Calum Maclean is a TV presenter, fluent in both Scottish Gaelic and Frisianca English. He is a film-maker, outdoor broadcaster and outdoor swimmer.

== Personal life ==
Born in Australia in 1989, Maclean grew up in Inverness where he was attended Gaelic-medium education.

He moved to the Highland Perthshire village of Aberfeldy in 2020.

== Career ==
Maclean studied a two-year diploma in Gaelic Media at the University of the Highlands and Islands' Gaelic College, Sabhal Mòr Ostaig. His interest in wild swimming became more serious following a visit to Tasmania, during which he swam the 1 kilometre width of the River Derwent.

He makes short, often comical, films on outdoor swimming, wild camping and related challenges for BBC Scotland's 'The Social' and BBC Alba's Speak Gaelic This led in 2017 to his own BBC ALBA series Dhan Uisge (Into the Water) sharing his passion for swimming in remote rivers and lochs. In 2017 he became an ambassador for the Outdoor Swimming Society.

== Awards ==
In 2017 Calum was nominated by The Wild Swimming Brothers (The Hudson Brothers) as Wild Swimmer of the Year. In 2019 he was invited to speak at the Royal Scottish Geographical Society's Inspiring People series. Also in 2019, he was nominated for the Sports Award at the Scottish Gaelic Awards. In 2021 his film Am Bruadar won the Best Film award at the Gaelic Short Film competition FilmG 2021.

__To do__
Reproduce the part of the text about Calum Maclean from "Calum Maclean is" to "attended Gaelic-medium education.".

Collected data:
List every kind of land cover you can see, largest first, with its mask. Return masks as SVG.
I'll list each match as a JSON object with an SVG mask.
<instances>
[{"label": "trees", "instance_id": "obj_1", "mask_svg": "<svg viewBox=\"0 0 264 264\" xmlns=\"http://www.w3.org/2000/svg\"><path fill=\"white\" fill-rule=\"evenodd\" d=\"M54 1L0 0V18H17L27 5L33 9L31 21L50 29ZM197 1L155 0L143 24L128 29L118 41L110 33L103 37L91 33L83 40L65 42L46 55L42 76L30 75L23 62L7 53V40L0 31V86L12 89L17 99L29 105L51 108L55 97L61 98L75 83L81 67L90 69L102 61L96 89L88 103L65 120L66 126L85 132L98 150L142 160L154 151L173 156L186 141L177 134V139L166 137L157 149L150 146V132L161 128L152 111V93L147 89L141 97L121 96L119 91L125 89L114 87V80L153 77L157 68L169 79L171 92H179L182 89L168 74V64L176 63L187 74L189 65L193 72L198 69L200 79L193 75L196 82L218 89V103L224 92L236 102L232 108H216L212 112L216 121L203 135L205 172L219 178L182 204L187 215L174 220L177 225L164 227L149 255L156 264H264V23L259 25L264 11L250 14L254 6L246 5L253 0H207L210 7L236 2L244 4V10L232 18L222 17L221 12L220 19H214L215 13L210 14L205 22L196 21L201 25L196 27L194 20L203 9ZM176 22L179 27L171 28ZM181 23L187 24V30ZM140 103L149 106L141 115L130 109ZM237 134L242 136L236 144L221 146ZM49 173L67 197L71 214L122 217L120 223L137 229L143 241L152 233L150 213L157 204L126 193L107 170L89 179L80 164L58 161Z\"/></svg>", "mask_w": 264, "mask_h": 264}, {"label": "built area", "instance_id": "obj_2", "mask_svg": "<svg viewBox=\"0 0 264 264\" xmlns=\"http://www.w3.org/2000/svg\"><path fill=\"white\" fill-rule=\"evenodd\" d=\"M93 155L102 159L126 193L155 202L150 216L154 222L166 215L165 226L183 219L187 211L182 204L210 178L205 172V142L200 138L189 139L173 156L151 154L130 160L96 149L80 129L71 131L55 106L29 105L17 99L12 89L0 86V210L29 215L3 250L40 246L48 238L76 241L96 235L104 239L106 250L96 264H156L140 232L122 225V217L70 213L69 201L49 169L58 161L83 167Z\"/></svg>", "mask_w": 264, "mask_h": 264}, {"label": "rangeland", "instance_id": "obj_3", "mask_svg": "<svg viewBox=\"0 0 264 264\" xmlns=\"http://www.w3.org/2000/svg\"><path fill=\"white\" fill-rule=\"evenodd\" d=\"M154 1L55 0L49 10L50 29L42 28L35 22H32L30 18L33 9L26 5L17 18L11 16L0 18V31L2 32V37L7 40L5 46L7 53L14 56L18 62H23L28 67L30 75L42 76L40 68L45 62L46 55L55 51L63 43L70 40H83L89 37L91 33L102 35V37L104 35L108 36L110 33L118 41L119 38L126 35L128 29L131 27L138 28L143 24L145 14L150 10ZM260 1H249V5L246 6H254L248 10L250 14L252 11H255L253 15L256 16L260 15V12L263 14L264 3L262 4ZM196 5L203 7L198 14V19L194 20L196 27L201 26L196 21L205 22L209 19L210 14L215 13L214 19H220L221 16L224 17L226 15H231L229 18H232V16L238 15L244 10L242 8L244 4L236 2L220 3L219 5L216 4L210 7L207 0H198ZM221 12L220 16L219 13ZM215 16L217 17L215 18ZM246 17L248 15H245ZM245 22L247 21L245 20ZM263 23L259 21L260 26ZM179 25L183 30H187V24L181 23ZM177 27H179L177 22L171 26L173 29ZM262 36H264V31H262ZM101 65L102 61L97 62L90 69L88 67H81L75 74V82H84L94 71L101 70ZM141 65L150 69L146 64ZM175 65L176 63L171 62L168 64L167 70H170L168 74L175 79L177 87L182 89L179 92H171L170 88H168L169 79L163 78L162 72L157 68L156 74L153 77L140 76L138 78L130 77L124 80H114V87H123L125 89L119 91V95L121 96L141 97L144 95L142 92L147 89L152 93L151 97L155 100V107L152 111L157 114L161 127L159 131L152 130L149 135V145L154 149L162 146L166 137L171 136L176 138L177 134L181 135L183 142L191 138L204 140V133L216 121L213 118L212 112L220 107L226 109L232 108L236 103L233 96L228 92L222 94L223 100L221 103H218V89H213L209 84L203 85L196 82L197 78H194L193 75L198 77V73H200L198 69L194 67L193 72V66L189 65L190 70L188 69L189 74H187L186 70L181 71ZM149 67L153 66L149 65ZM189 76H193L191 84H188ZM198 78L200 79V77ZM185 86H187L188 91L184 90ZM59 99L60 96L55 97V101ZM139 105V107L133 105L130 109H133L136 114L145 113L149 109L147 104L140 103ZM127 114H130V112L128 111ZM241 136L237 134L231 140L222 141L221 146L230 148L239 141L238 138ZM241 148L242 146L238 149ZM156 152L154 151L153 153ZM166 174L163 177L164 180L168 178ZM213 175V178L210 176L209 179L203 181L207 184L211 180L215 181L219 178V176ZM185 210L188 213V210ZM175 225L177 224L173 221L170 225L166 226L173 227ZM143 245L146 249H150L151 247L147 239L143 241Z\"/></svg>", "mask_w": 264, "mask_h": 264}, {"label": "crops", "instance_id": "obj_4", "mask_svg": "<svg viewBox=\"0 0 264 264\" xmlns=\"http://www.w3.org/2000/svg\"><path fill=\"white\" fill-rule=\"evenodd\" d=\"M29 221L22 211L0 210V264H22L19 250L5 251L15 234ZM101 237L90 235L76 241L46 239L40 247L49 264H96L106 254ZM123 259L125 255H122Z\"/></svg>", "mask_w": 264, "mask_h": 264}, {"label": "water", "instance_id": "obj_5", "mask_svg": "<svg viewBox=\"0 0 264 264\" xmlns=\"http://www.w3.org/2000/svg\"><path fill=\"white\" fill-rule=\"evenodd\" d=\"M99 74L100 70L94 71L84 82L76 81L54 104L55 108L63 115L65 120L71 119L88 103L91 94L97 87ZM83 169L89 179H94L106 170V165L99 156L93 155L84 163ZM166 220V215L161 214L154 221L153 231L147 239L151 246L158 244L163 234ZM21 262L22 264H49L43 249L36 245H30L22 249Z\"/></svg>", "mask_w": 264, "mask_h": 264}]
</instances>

__Answer for the task__
Calum Maclean is a TV presenter, fluent in both Scottish Gaelic and Frisianca English. He is a film-maker, outdoor broadcaster and outdoor swimmer.

== Personal life ==
Born in Australia in 1989, Maclean grew up in Inverness where he was attended Gaelic-medium education.